[Start of Attachment]

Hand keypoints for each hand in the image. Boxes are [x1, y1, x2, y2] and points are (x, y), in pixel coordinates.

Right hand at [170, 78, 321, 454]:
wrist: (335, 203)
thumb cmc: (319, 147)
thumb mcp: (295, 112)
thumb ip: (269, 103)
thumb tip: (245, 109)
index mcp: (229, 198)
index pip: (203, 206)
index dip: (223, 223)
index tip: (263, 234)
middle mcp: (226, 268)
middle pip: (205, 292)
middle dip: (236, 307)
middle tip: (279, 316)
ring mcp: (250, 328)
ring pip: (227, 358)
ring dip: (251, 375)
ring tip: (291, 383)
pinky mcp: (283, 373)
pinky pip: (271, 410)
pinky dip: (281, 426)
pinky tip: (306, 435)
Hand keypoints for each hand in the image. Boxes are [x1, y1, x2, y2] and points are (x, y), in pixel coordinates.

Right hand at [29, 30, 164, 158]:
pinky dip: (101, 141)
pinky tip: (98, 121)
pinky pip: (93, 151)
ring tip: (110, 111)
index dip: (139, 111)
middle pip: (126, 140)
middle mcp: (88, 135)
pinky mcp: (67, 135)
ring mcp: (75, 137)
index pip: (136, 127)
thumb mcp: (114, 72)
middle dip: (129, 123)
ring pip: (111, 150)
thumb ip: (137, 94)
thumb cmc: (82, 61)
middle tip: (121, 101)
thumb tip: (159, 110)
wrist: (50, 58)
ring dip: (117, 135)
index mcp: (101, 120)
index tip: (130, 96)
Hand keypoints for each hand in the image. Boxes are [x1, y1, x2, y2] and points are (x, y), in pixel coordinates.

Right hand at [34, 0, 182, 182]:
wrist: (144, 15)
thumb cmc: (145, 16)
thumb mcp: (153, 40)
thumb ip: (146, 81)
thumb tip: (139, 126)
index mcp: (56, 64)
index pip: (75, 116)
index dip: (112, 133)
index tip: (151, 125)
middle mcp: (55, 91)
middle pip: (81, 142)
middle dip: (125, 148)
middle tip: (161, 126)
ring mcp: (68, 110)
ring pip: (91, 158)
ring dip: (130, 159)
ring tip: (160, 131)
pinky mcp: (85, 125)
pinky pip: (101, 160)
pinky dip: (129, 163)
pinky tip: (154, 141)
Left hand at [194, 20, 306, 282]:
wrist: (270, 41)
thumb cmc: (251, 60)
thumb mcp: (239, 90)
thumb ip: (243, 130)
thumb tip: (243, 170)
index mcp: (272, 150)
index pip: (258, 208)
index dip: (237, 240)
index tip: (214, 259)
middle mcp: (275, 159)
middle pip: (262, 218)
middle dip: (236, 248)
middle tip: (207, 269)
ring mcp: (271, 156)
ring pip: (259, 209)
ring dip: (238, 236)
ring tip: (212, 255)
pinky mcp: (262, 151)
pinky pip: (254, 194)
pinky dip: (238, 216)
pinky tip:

[End of Attachment]

▶ _Task objective_:
Look above for the line holding "middle mcp: (55, 91)". Print it and every line after it, exactly, through the line holding "middle dip: (236, 248)".

▶ _Task response_:
middle mcp: (55, 91)
middle pip: (81, 142)
middle dip: (125, 148)
middle tip: (161, 126)
ring mcp: (68, 110)
ring pip: (91, 158)
ring dip: (130, 159)
ring tip: (160, 131)
pinky mcp: (85, 125)
pinky pip: (101, 160)
pinky dip: (129, 163)
pinky tip: (154, 141)
Left hand at [194, 20, 306, 282]:
wrist: (270, 41)
thumb cmc: (251, 60)
thumb mcp: (239, 90)
thumb ip: (243, 130)
thumb tip: (243, 170)
index mcp: (272, 150)
index pip: (258, 208)
index dip: (237, 240)
index tip: (214, 259)
middle mcp: (275, 159)
middle pip: (262, 218)
middle dip: (236, 248)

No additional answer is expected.